Selected text
Turkey and Turkic peoples have historical connections to the Arab world dating back to the medieval period, through the Mamluks, the Ottomans, and other Turco-Persian empires. Turkey has expressed desires for an observer status in the League of Arab States, but has been refused for several political reasons. One of the reasons for refusals came from Iraq and Baathist Syria due to the Turkish Water Projects on the Tigris and Euphrates rivers, especially the Atatürk Dam. Also the Hatay Province's choice of self-annexation to Turkey in 1939 was never recognized by Syria, which continues to show the Hatay Province of Turkey as part of Syria's territory in its maps. After the fall of the Assad regime, Turkey has restored ties with Syria and maintains very close relations. A primary concern for Turkey stems from the possibility of an independent Kurdish state arising from a destabilized Syria. Turkey is currently fighting a war against Kurdish insurgents on its own soil, in which an estimated 37,000 people have lost their lives.

Required work
a. In the passage on Turkey's relations with the Arab world, which dam is singled out among the Turkish Water Projects that Iraq and Baathist Syria objected to?
b. Carry the passage on Turkey's relations with the Arab world forward from its final sentence.

(Records excerpted from a collection)
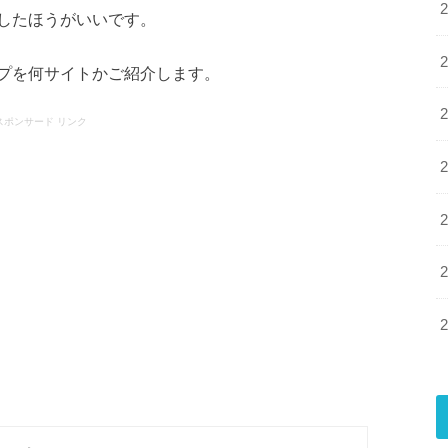
したほうがいいです。
プを何サイトかご紹介します。
スポンサード リンク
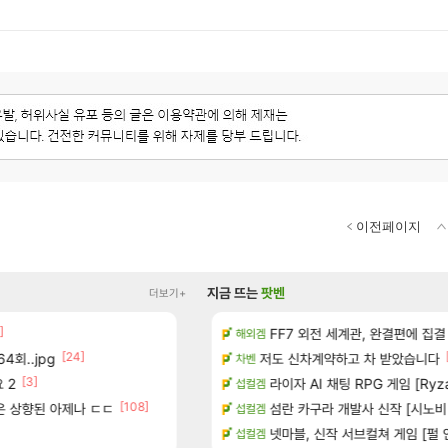
이전페이지
지금 뜨는
팟벤
더보기+
]
[10
치노트 (8/5)
챌린저#77777 저격했습니다!
FF7 외전 세계관, 완결편에 집결
메이플
해외겜
[24]
[13]
4회..jpg
장
저도 신차계약하고 차 받았습니다
장비 올환 이후 약 7개월
검은사막
차벤
[3]
[3]
[87]
 2
시는 분 계신가요
빵값 문의 후기
라이자 AI 채팅 RPG 게임 [RyzaCh
메이플
섭컬겜
[108]
[149]
좋은 상향된 아제나 ㄷㄷ
많은것 같습니다
8월 9일 썬데이 메이플
섬란 카구라 개발사 신작 [시노비 넥서
메이플
섭컬겜
[
 메인보드값 오르나
보상 공지 나온거 10추 하니 올리자
넷마블, 신작 서브컬쳐 게임 [펄 인 블루
로아
섭컬겜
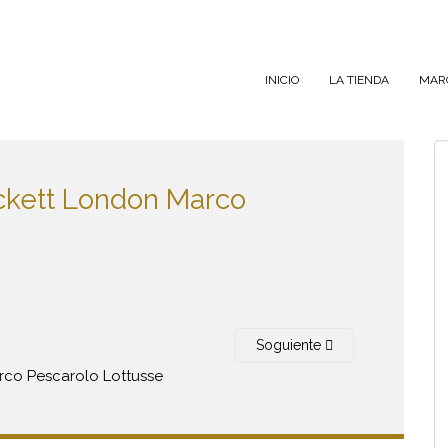
INICIO
LA TIENDA
MAR
ackett London Marco
Soguiente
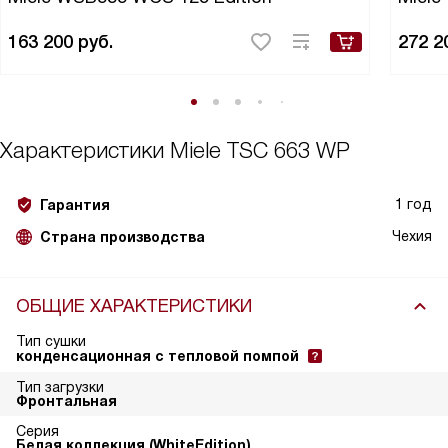
163 200
руб.
272 2
Характеристики
Miele TSC 663 WP
1 год
Гарантия
Чехия
Страна производства
ОБЩИЕ ХАРАКТЕРИСТИКИ
Тип сушки
конденсационная с тепловой помпой
Тип загрузки
Фронтальная
Серия
Белая коллекция (WhiteEdition)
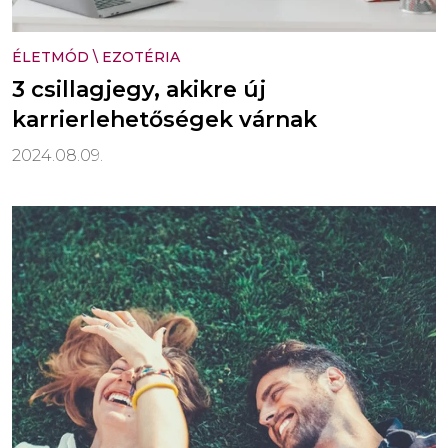
ÉLETMÓD
\
EZOTÉRIA
3 csillagjegy, akikre új
karrierlehetőségek várnak
2024.08.09.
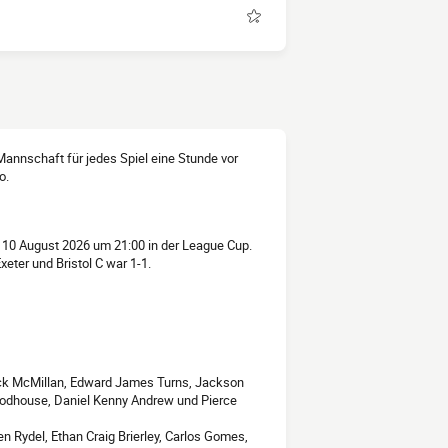
r Mannschaft für jedes Spiel eine Stunde vor
o.
 10 August 2026 um 21:00 in der League Cup.
eter und Bristol C war 1-1.
ack McMillan, Edward James Turns, Jackson
Woodhouse, Daniel Kenny Andrew und Pierce
en Rydel, Ethan Craig Brierley, Carlos Gomes,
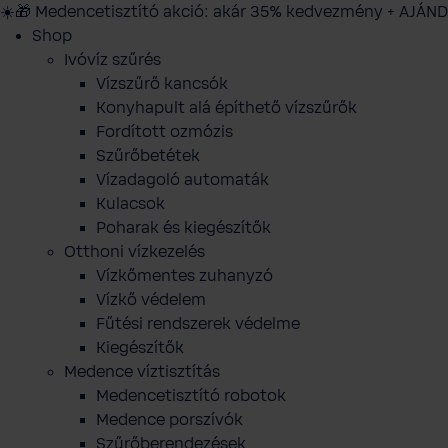
☀️🎁 Medencetisztító akció: akár 35% kedvezmény + AJÁND
Shop
Ivóvíz szűrés
Vízszűrő kancsók
Konyhapult alá építhető vízszűrők
Fordított ozmózis
Szűrőbetétek
Vízadagoló automaták
Kulacsok
Poharak és kiegészítők
Otthoni vízkezelés
Vízkőmentes zuhanyzó
Vízkő védelem
Fűtési rendszerek védelme
Kiegészítők
Medence víztisztítás
Medencetisztító robotok
Medence porszívók
Szűrőberendezések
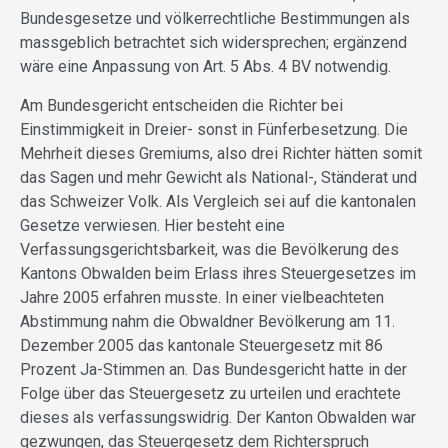
Bundesgesetze und völkerrechtliche Bestimmungen als
massgeblich betrachtet sich widersprechen; ergänzend
wäre eine Anpassung von Art. 5 Abs. 4 BV notwendig.
Am Bundesgericht entscheiden die Richter bei
Einstimmigkeit in Dreier- sonst in Fünferbesetzung. Die
Mehrheit dieses Gremiums, also drei Richter hätten somit
das Sagen und mehr Gewicht als National-, Ständerat und
das Schweizer Volk. Als Vergleich sei auf die kantonalen
Gesetze verwiesen. Hier besteht eine
Verfassungsgerichtsbarkeit, was die Bevölkerung des
Kantons Obwalden beim Erlass ihres Steuergesetzes im
Jahre 2005 erfahren musste. In einer vielbeachteten
Abstimmung nahm die Obwaldner Bevölkerung am 11.
Dezember 2005 das kantonale Steuergesetz mit 86
Prozent Ja-Stimmen an. Das Bundesgericht hatte in der
Folge über das Steuergesetz zu urteilen und erachtete
dieses als verfassungswidrig. Der Kanton Obwalden war
gezwungen, das Steuergesetz dem Richterspruch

Answers per task
a. The Atatürk Dam.

b.
After the end of the Qatar diplomatic crisis, Turkey has improved relations with Egypt, Saudi Arabia, the United Arab Emirates, and Tunisia.

===Uzbekistan===
Arab League relations with Uzbekistan have been almost nonexistent until 2007. Then the Arab League Secretary General Amr Moussa and the Uzbek president Islam Karimov have met to continue discussions held previously in Cairo, for more Arab cooperation with Central Asia and more Central Asian support for Arab causes, such as Iraq, Sudan and Palestine.

===Venezuela===
Venezuela has a large Arab population from Syria, Lebanon and Palestine, has supported the Palestinian cause, and is one of two Latin American countries to cut off ties with Israel (the other being Bolivia). It was granted observer status in the Arab League in 2006.